Boundaries and How to Use Them
Hello again. Today, I'd like to continue talking with you about the natural instincts of horses and how you can use them to improve your relationship with your horse. A foal is born polite and from his herd instincts, knows how to stay safe, moving away from anything that is coming toward him and following anything that is leaving him. As he matures and starts to pay attention to the herd, he gets curious and begins to interact. He makes friends through his interactions, movements and self-expressions. As he matures he loses his natural politeness and either is able to direct his friends or be directed. The more he can communicate politely the more horses will respond positively to his communications.
As time passes, the foal generally will test other horses and experiment with rude behavior to see if he can get away with it, just like children do. The herd will set him straight by using a bigger or more aggressive physical display. When he returns to being polite after receiving an attitude adjustment, he returns each time a little wiser and more interested in developing a relationship rather than wanting to have his way with other horses. He learns the code of herd behavior. He must consider the other horses' individual feelings and personal space.
Whether the horse is in the wild or domestic, horses need these interactions for personal well-being and for brain development. A horse's brain needs challenges and nurturing throughout the day to keep his spirit alive. Horses need the herd interactions provided by us through the Waterhole Rituals in the domestic setting that we provide on a daily basis to develop a well-adjusted personality and good character while in our care. With a good character, life is always more enjoyable.
Looking at the stages of learning a foal experiences within a natural herd, the first stage of social development begins with his mother. He learns two lessons from this mother so he is armed with some information that will serve him when he begins to find his place in the herd. His mother teaches him when he can nurse and when he should not. She also teaches him that it is his job to keep up with her. These lessons are easy to learn because of the instincts he is born with. His mother increases these instincts throughout their relationship. As the foal matures, he starts to develop an ego and begins to become brave and try new things. He will become rude with his mother first and his mother will allow the rude behavior until he is so rude that his behavior begins to turn anti social.

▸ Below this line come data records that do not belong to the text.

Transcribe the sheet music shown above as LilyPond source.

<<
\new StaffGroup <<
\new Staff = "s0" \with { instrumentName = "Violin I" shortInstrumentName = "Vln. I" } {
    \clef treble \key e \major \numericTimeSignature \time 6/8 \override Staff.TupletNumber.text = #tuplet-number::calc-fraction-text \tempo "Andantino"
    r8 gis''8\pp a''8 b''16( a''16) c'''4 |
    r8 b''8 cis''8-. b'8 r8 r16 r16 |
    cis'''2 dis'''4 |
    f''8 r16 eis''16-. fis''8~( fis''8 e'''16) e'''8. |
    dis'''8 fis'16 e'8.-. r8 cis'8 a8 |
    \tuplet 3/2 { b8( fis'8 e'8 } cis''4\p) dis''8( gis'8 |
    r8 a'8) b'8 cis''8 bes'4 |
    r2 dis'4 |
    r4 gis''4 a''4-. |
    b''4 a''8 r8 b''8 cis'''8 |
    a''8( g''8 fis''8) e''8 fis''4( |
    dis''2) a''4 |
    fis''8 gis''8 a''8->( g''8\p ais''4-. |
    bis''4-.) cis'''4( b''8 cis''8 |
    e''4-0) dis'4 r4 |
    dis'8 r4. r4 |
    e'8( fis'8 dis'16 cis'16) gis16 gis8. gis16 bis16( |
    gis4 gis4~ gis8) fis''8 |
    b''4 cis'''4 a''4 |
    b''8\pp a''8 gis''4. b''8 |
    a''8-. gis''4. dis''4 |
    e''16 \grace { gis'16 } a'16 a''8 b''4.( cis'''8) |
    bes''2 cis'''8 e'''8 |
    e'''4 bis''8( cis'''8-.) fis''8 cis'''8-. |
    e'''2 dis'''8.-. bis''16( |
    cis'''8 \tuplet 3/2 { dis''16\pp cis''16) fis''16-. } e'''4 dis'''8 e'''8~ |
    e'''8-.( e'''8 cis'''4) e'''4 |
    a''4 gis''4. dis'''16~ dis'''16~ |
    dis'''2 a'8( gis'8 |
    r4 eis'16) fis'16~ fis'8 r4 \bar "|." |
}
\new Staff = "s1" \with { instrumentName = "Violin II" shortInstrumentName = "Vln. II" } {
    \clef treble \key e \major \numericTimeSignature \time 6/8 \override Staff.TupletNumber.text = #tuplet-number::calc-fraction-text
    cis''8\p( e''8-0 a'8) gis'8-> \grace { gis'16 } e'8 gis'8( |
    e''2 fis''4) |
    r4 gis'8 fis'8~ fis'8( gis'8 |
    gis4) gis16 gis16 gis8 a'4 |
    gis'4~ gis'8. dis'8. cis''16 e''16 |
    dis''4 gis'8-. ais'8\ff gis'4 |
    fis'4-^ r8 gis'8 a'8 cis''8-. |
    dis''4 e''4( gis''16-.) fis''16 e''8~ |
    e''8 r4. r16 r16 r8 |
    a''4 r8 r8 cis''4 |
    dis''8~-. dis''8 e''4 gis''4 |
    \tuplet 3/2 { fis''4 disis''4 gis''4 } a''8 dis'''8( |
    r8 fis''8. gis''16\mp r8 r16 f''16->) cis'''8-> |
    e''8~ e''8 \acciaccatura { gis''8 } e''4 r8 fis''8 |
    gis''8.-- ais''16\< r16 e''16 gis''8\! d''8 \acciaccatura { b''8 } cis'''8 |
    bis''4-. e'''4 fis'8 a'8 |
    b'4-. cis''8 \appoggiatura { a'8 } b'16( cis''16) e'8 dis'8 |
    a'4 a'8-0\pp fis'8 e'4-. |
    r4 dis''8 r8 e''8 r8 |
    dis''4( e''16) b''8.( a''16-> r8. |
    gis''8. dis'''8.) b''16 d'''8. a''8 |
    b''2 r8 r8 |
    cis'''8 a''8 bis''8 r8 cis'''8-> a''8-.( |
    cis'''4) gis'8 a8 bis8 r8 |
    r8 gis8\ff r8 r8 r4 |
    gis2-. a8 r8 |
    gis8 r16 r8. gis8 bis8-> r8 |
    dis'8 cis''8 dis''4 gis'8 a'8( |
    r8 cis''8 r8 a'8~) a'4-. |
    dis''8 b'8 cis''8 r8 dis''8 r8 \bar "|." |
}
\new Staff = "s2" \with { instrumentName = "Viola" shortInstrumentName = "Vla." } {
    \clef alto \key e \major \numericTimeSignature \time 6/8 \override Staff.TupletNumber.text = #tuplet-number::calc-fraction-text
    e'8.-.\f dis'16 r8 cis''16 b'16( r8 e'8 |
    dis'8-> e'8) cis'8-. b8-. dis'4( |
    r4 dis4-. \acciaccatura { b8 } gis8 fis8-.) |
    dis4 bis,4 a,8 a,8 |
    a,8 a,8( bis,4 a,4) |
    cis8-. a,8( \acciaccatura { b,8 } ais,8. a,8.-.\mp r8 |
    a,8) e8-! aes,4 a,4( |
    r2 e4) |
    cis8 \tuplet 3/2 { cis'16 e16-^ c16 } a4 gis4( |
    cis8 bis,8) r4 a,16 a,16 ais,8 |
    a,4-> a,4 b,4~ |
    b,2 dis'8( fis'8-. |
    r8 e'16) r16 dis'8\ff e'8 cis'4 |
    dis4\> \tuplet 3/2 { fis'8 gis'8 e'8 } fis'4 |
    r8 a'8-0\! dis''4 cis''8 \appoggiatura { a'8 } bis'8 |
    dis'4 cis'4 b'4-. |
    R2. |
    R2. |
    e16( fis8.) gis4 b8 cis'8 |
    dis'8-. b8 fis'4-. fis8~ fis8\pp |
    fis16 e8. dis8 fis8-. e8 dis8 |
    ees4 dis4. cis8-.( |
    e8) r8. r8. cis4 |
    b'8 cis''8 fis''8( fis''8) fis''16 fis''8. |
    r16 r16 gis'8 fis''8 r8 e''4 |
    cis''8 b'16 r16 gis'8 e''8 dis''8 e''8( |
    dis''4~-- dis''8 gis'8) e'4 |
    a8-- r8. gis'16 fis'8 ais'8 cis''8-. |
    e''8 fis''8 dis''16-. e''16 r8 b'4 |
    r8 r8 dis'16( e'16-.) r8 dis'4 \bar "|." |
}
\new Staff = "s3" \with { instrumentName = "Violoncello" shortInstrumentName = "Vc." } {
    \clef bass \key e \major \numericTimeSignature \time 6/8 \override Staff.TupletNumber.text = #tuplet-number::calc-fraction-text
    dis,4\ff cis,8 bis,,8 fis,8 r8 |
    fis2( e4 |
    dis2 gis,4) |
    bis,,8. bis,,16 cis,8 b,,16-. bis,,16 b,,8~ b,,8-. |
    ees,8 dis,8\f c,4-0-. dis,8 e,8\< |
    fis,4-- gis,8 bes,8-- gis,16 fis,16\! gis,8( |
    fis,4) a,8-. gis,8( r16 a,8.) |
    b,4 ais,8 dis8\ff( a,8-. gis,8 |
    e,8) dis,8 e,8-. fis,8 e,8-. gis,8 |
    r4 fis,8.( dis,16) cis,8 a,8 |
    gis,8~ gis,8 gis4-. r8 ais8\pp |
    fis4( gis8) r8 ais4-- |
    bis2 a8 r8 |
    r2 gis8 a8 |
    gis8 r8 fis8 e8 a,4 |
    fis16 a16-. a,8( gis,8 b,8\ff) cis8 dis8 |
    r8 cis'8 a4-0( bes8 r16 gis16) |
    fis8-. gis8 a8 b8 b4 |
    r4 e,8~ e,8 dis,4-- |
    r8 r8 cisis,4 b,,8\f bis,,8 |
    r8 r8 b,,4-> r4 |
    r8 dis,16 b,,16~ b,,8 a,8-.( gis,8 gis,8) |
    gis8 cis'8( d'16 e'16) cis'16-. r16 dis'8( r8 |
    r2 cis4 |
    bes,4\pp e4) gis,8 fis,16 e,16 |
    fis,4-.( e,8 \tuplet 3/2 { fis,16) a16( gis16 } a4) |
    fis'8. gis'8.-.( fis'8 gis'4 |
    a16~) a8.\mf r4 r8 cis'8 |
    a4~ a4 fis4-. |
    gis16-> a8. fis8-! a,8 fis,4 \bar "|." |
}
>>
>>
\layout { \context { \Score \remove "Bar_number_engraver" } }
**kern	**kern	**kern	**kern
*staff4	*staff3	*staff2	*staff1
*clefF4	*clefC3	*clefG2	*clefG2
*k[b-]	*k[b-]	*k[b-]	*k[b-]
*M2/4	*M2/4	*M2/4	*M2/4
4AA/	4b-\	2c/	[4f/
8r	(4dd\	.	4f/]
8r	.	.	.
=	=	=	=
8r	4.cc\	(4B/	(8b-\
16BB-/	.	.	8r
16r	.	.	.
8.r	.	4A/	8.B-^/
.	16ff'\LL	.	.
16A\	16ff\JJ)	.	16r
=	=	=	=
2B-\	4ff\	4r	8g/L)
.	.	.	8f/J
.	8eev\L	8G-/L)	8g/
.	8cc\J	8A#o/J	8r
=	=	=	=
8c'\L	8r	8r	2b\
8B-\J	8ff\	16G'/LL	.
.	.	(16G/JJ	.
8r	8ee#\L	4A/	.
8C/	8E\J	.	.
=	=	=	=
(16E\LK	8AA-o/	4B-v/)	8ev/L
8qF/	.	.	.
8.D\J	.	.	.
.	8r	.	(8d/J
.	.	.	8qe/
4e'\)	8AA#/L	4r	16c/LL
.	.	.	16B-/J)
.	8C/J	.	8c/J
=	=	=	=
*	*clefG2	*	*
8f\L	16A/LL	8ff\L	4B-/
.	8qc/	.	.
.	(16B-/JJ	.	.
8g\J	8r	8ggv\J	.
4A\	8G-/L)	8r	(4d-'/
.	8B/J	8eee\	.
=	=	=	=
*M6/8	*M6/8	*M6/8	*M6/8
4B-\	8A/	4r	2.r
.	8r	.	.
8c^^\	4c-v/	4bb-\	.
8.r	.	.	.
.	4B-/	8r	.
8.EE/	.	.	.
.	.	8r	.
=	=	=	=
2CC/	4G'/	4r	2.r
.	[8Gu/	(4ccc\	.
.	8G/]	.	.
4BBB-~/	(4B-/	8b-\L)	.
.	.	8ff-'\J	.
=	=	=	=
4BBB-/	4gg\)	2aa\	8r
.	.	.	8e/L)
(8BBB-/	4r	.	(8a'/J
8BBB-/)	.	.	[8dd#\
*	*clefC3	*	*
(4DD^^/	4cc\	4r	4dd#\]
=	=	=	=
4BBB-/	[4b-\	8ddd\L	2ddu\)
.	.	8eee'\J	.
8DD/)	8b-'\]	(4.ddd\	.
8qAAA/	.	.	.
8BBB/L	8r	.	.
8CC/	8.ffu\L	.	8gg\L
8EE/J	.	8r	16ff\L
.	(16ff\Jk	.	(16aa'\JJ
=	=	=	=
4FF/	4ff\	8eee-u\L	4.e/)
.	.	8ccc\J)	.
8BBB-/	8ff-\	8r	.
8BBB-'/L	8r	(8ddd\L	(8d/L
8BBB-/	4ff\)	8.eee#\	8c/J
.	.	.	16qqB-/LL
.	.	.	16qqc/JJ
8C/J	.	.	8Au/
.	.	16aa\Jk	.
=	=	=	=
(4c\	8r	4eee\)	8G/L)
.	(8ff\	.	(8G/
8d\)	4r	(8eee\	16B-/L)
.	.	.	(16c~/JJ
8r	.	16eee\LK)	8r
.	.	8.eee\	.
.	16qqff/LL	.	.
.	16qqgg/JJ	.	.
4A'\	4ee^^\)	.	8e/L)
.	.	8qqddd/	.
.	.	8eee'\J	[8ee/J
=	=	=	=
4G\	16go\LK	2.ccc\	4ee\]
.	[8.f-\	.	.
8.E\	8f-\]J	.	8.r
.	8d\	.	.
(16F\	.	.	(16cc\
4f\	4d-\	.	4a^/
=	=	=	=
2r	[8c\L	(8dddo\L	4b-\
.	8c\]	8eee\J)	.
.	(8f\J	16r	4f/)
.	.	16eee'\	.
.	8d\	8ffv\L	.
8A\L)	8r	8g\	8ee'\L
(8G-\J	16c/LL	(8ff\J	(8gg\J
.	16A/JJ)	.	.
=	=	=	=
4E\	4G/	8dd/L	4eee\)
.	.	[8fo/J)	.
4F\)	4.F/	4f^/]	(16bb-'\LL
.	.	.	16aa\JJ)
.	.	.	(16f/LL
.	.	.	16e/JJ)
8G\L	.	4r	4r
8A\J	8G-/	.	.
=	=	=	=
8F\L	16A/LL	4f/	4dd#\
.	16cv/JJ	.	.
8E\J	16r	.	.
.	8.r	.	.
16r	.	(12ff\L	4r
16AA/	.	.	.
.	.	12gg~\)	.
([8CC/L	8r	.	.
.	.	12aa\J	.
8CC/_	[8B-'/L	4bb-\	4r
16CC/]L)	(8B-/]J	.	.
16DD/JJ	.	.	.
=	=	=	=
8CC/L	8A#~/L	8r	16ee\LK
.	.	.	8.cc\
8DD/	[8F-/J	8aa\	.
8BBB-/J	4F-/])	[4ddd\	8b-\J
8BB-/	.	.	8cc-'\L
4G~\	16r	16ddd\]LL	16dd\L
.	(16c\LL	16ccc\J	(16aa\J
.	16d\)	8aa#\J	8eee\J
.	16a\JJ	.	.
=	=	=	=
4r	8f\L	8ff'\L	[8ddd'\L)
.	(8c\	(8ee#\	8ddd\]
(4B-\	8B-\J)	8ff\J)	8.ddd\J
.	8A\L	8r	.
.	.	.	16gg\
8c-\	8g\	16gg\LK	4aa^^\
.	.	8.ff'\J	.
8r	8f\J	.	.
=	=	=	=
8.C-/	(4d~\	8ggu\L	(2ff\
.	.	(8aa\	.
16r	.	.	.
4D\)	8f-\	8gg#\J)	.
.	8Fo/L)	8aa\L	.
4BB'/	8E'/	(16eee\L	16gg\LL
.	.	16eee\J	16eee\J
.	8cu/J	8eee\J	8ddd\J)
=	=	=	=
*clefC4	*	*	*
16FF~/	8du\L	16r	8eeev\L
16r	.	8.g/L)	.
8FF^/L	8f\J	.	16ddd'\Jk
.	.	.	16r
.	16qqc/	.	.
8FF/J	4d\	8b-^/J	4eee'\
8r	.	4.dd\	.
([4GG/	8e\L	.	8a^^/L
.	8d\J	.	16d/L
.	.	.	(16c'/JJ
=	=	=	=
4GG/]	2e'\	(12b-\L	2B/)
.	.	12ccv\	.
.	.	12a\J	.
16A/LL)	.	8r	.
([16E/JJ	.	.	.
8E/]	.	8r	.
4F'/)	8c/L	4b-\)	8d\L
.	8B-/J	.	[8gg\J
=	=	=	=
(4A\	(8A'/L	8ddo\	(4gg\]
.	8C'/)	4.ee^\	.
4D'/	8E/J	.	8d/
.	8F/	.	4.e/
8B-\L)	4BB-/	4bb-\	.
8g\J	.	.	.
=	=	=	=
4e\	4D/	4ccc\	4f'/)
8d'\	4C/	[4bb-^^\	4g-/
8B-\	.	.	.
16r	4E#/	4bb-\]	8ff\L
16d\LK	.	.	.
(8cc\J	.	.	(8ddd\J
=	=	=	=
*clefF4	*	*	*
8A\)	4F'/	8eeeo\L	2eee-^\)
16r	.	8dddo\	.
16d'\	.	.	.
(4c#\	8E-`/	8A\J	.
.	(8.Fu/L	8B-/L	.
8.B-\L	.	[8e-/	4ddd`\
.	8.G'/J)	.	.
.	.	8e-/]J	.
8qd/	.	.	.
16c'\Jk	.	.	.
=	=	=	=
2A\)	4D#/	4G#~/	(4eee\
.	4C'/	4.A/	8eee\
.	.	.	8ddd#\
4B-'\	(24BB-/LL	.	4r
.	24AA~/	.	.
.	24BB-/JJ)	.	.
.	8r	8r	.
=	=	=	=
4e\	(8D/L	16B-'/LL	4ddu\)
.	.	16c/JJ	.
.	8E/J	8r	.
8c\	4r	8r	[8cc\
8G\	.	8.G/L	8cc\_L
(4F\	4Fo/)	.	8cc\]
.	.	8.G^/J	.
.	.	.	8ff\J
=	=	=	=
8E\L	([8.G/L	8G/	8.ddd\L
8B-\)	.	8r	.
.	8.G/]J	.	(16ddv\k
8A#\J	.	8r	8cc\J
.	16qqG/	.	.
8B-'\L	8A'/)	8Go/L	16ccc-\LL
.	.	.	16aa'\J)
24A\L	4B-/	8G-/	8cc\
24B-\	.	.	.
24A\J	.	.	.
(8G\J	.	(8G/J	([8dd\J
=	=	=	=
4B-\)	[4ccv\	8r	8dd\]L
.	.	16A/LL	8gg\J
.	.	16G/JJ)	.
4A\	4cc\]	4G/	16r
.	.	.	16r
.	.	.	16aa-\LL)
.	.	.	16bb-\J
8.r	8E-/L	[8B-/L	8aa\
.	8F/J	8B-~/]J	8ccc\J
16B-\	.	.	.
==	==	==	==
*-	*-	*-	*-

The reason for this is so the he can protect himself in herd interactions by her letting him develop his moxie. This is when his mother, if she is a good one, will not take her foal's abuse and will start educating him on his behavior toward her. She will teach him the boundaries he needs to respect through body language at first. If that does not work, a good squeal followed by a possible kick may be required to produce the desired change in the foal’s behavior. There is no clear rule on where the boundaries lie for the foal and this causes him to think before he acts to figure out what he can’t do or get away with. These boundaries are flexible for a reason.
He learns to check in at every horse interaction to see what the new boundaries are. This is what causes polite behavior and makes a foal more cautious. This also protects him from predators. Sometimes there are no boundaries and the foal learns that too. Sometimes the boundaries are created because of his anti social behavior so the personal boundaries of another horse will be large, to teach him a lesson. Sometimes these large boundaries show up from another horse having nothing to do with his behavior and he learns that lesson too.
The reason for this is the foal learns that sometimes no matter how sweet he is being, the boundaries may be great and have nothing to do with him. This is a very important lesson for the foal. This way the foal does not learn how to manipulate another horse to do something it does not want to do just because the foal is being sweet and adoring. This I see happening with many humans who have a deep bond with their horses and it should be addressed for the well-being of both the horse and the human. It is very important that the foal can’t work the system to the disadvantage of another horse or human. Horses learn that the bond must always be a two-way deal, in the moment. Not what is expected, but what is in the moment is all that you have.
Think about what I have shared with you. It should shed some light on how to choose your boundaries with your horse and may explain his behavior toward you when he becomes optimistic and willing, when he swings the other way and when he starts to listen and wants to follow your lead over his own. It might come from more leniency or less. It is so important to understand how to use boundary adjustments both in subtle and bigger ways to develop a dancing partnership where the conditional bond is replaced by a more consistent connection in friendship, respect, and trust. You just cannot avoid the dance. From sharing a deep heart connection, between the nurturing and the shaping of character and well-being, comes the magic.